Saturday, November 08, 2008

Moistest Baby on the Block

There are post-meal traditions in various cultures. A genteel stroll around the village square, a small, strong, foul-smelling drink of something. A cup of herbal tea. Being not quite four months old yet, Cleo's not really ready for any of these. So she's working out her own way of easing the progress of her meal through her belly.

Unfortunately, her current method is to play and squeal and exercise until she barfs. It seems to work well for her: there's no distress involved, and she's still getting bigger by the day, but it is a bit of a laundry issue. Between the teething drool and the post-prandial eruptions, the top four inches of her shirt were almost always soaking. Enter the bibs. Enter all six presentable bibs she owns, sometimes all in one day. Enter the most bedraggled of the hand-me-down bibs. And then run out of bibs, and re-enter the least-soiled (and now dry) of the previous set. So, we need more bibs. I did what I do, and looked online (somehow, the kids thrift store doesn't have bibs. Too gross? I guess). And guess what? I'm both cheap and picky. We need a lot of bibs, and I don't want a bunch of bibs that have dumb sayings on them. I also don't want to spend eight bucks on each lousy (but attractive!) piece of cloth that's just designed to get between my daughter and her goop, and then be tossed in the laundry.

So I learned some things. I learned that Cleo's dad has a bunch of old white t-shirts that are surplus to requirements. I learned that machine-sewing comes under the category of Easy With Baby in the Sling (or at least Possible With Baby in the Sling). I learned that you don't need a serger to sew knits, and I learned that while Cleo's fascinated by the sound of the sewing machine when she's awake, she finds it intensely annoying when she's trying to sleep.

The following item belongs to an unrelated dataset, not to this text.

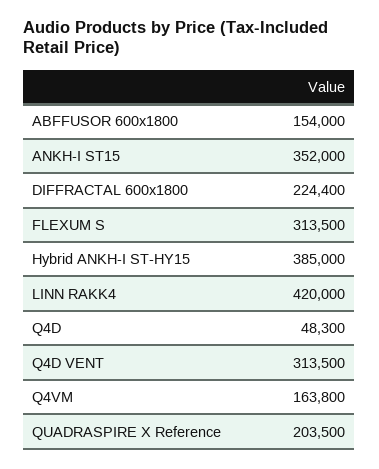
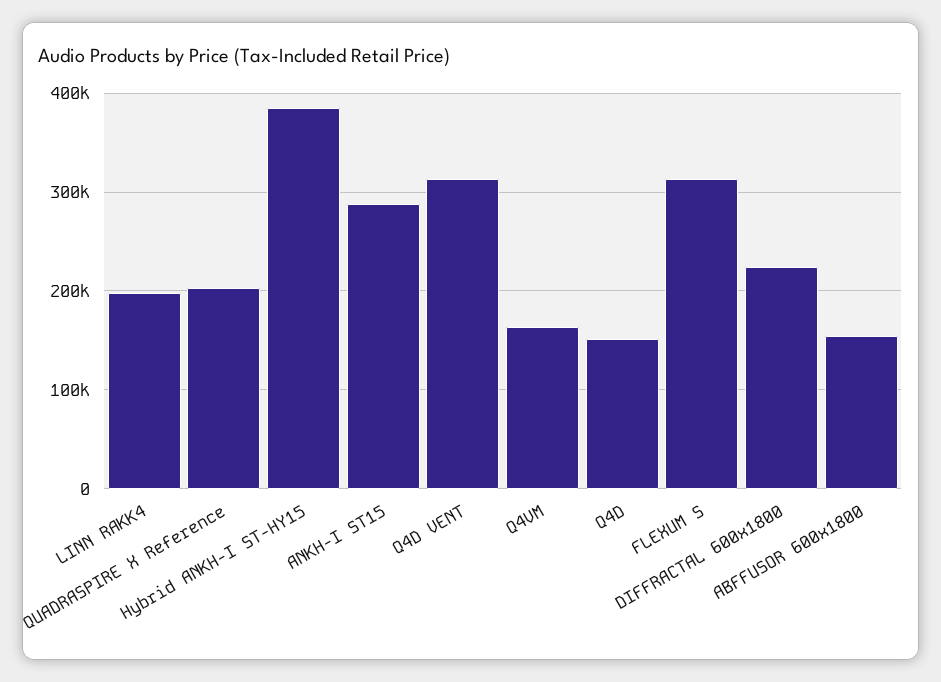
ANKH-I ST15: 352000 -> 290000
LINN RAKK4: 420000 -> 200000
Q4D: 48300 -> 150000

So, if you want to make your own bibs, you can do it this way: trace an existing bib onto an old t-shirt, leaving some extra space for the seam allowance. Pin the front and back of the t-shirt together, along the traced line. Using a zig-zag stitch (I'm not sure it's strictly necessary to zig-zag. But it sure is fun to say! Zig-zag! Zig-zag!), sew around the line, leaving one end open. Turn the bib inside out (actually right side out), and topstitch around the edge, closing the end you left open. Add ties or a snap or velcro. And then do that forty more times, and you'll have enough bibs for three days (so far, my homemade-bib-count is a grand and lofty One).

1 comment:

Anonymous said...

Buy cheapest washcloths of solid colors at job lot. tuck in to neck of clothing. no fasteners, see?

Quick solution, outgrown by about 6 months, at which time you may have thought of another one.

As ever yours,
the older Monday helper
ps wanna teach me what to do with html tags?